Of all the things I have managed to work through health wise both physically and mentally and emotionally, eating and disordered ways of managing this, is the most difficult thing for me to discuss openly. I simply don’t know how to talk about disordered eating. I don’t want help from it because when I’m in it, I want to lose weight, I don’t want help. When I’m out of it, I think I’m better. When I feel it coming back, I’m excited to lose weight again. I think my breasts will look better if my stomach is smaller. I think my ass will be more visible if I can lose hip weight. I tie my body into knots thinking about what “looking feminine” means.

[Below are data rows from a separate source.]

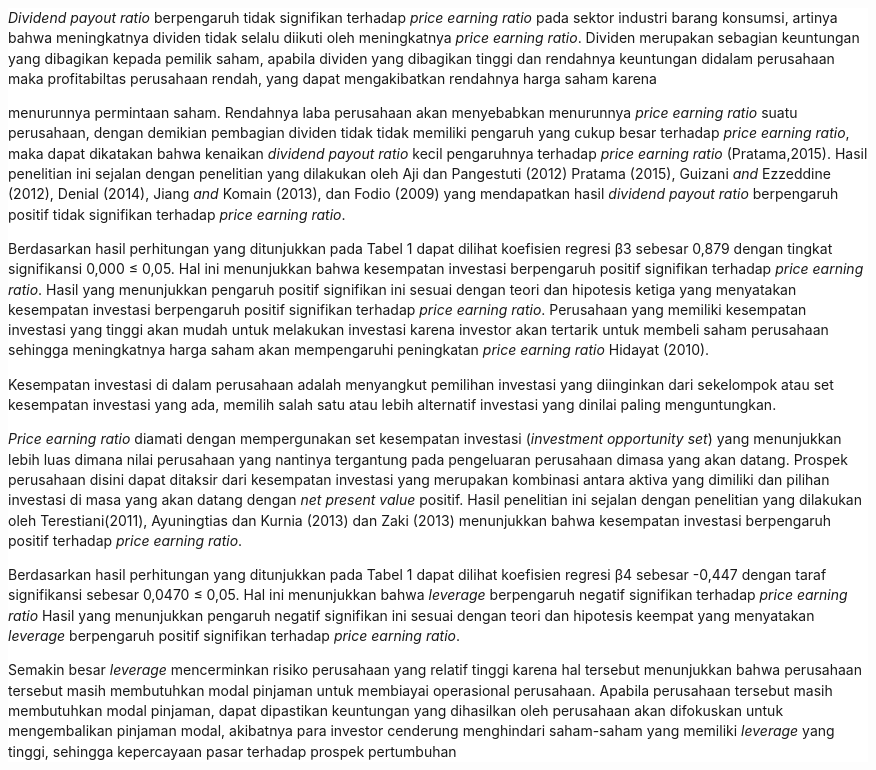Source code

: <p><span class="font3" style="font-style:italic;">Dividend payout ratio</span><span class="font3"> berpengaruh tidak signifikan terhadap </span><span class="font3" style="font-style:italic;">price earning ratio</span><span class="font3"> pada sektor industri barang konsumsi, artinya bahwa meningkatnya dividen tidak selalu diikuti oleh meningkatnya </span><span class="font3" style="font-style:italic;">price earning ratio</span><span class="font3">. Dividen merupakan sebagian keuntungan yang dibagikan kepada pemilik saham, apabila dividen yang dibagikan tinggi dan rendahnya keuntungan didalam perusahaan maka profitabiltas perusahaan rendah, yang dapat mengakibatkan rendahnya harga saham karena</span></p>
<p><span class="font3">menurunnya permintaan saham. Rendahnya laba perusahaan akan menyebabkan menurunnya </span><span class="font3" style="font-style:italic;">price earning ratio</span><span class="font3"> suatu perusahaan, dengan demikian pembagian dividen tidak tidak memiliki pengaruh yang cukup besar terhadap </span><span class="font3" style="font-style:italic;">price earning ratio</span><span class="font3">, maka dapat dikatakan bahwa kenaikan </span><span class="font3" style="font-style:italic;">dividend payout ratio</span><span class="font3"> kecil pengaruhnya terhadap </span><span class="font3" style="font-style:italic;">price earning ratio</span><span class="font3"> (Pratama,2015). Hasil penelitian ini sejalan dengan penelitian yang dilakukan oleh Aji dan Pangestuti (2012) Pratama (2015), Guizani </span><span class="font3" style="font-style:italic;">and</span><span class="font3"> Ezzeddine (2012), Denial (2014), Jiang </span><span class="font3" style="font-style:italic;">and</span><span class="font3"> Komain (2013), dan Fodio (2009) yang mendapatkan hasil </span><span class="font3" style="font-style:italic;">dividend payout ratio</span><span class="font3"> berpengaruh positif tidak signifikan terhadap </span><span class="font3" style="font-style:italic;">price earning ratio</span><span class="font3">.</span></p>
<p><span class="font3">Berdasarkan hasil perhitungan yang ditunjukkan pada Tabel 1 dapat dilihat koefisien regresi β</span><span class="font0">3 </span><span class="font3">sebesar 0,879 dengan tingkat signifikansi 0,000 ≤ 0,05. Hal ini menunjukkan bahwa kesempatan investasi berpengaruh positif signifikan terhadap </span><span class="font3" style="font-style:italic;">price earning ratio</span><span class="font3">. Hasil yang menunjukkan pengaruh positif signifikan ini sesuai dengan teori dan hipotesis ketiga yang menyatakan kesempatan investasi berpengaruh positif signifikan terhadap </span><span class="font3" style="font-style:italic;">price earning ratio</span><span class="font3">. Perusahaan yang memiliki kesempatan investasi yang tinggi akan mudah untuk melakukan investasi karena investor akan tertarik untuk membeli saham perusahaan sehingga meningkatnya harga saham akan mempengaruhi peningkatan </span><span class="font3" style="font-style:italic;">price earning ratio </span><span class="font3">Hidayat (2010).</span></p>
<p><span class="font3">Kesempatan investasi di dalam perusahaan adalah menyangkut pemilihan investasi yang diinginkan dari sekelompok atau set kesempatan investasi yang ada, memilih salah satu atau lebih alternatif investasi yang dinilai paling menguntungkan.</span></p>
<p><span class="font3" style="font-style:italic;">Price earning ratio</span><span class="font3"> diamati dengan mempergunakan set kesempatan investasi (</span><span class="font3" style="font-style:italic;">investment opportunity set</span><span class="font3">) yang menunjukkan lebih luas dimana nilai perusahaan yang nantinya tergantung pada pengeluaran perusahaan dimasa yang akan datang. Prospek perusahaan disini dapat ditaksir dari kesempatan investasi yang merupakan kombinasi antara aktiva yang dimiliki dan pilihan investasi di masa yang akan datang dengan </span><span class="font3" style="font-style:italic;">net present value</span><span class="font3"> positif. Hasil penelitian ini sejalan dengan penelitian yang dilakukan oleh Terestiani(2011), Ayuningtias dan Kurnia (2013) dan Zaki (2013) menunjukkan bahwa kesempatan investasi berpengaruh positif terhadap </span><span class="font3" style="font-style:italic;">price earning ratio</span><span class="font3">.</span></p>
<p><span class="font3">Berdasarkan hasil perhitungan yang ditunjukkan pada Tabel 1 dapat dilihat koefisien regresi β</span><span class="font0">4 </span><span class="font3">sebesar -0,447 dengan taraf signifikansi sebesar 0,0470 ≤ 0,05. Hal ini menunjukkan bahwa </span><span class="font3" style="font-style:italic;">leverage</span><span class="font3"> berpengaruh negatif signifikan terhadap </span><span class="font3" style="font-style:italic;">price earning ratio</span><span class="font3"> Hasil yang menunjukkan pengaruh negatif signifikan ini sesuai dengan teori dan hipotesis keempat yang menyatakan </span><span class="font3" style="font-style:italic;">leverage</span><span class="font3"> berpengaruh positif signifikan terhadap </span><span class="font3" style="font-style:italic;">price earning ratio</span><span class="font3">.</span></p>
<p><span class="font3">Semakin besar </span><span class="font3" style="font-style:italic;">leverage</span><span class="font3"> mencerminkan risiko perusahaan yang relatif tinggi karena hal tersebut menunjukkan bahwa perusahaan tersebut masih membutuhkan modal pinjaman untuk membiayai operasional perusahaan. Apabila perusahaan tersebut masih membutuhkan modal pinjaman, dapat dipastikan keuntungan yang dihasilkan oleh perusahaan akan difokuskan untuk mengembalikan pinjaman modal, akibatnya para investor cenderung menghindari saham-saham yang memiliki </span><span class="font3" style="font-style:italic;">leverage</span><span class="font3"> yang tinggi, sehingga kepercayaan pasar terhadap prospek pertumbuhan</span></p>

I believe it is important for me to acknowledge these thoughts are present and to also acknowledge they are wrong. Skinniness doesn’t define femininity in any way and I can remind myself of this hundreds of thousands of times even if it the opposite gets reinforced in media over and over. Skinniness isn’t the definition of attractive. Skinniness isn’t healthiness.
The things that do feel good for me are things like wearing pants that don’t hurt because they are so tight, dresses that are flowing around my legs, stores that carry infinite sizing and show those clothes ON MODELS WHO WEAR THOSE SIZES.
It is kind of difficult imagining clothes on bodies that aren’t trans bodies. It is hard to imagine clothes on bodies when they weigh 100 pounds less than you. I have to imagine it is difficult to imagine clothing on you when a model is 200 or 300 pounds less than you.
We like to imagine that getting around problematic messaging around weight is easy or something that can be done individually. It can’t. Well, it can’t by me. But I can keep reminding myself that the things I face and the things I think are there because feeling bad about myself equals spending more.
But I’m pretty valuable on my own I think, and I deserve pants that fit.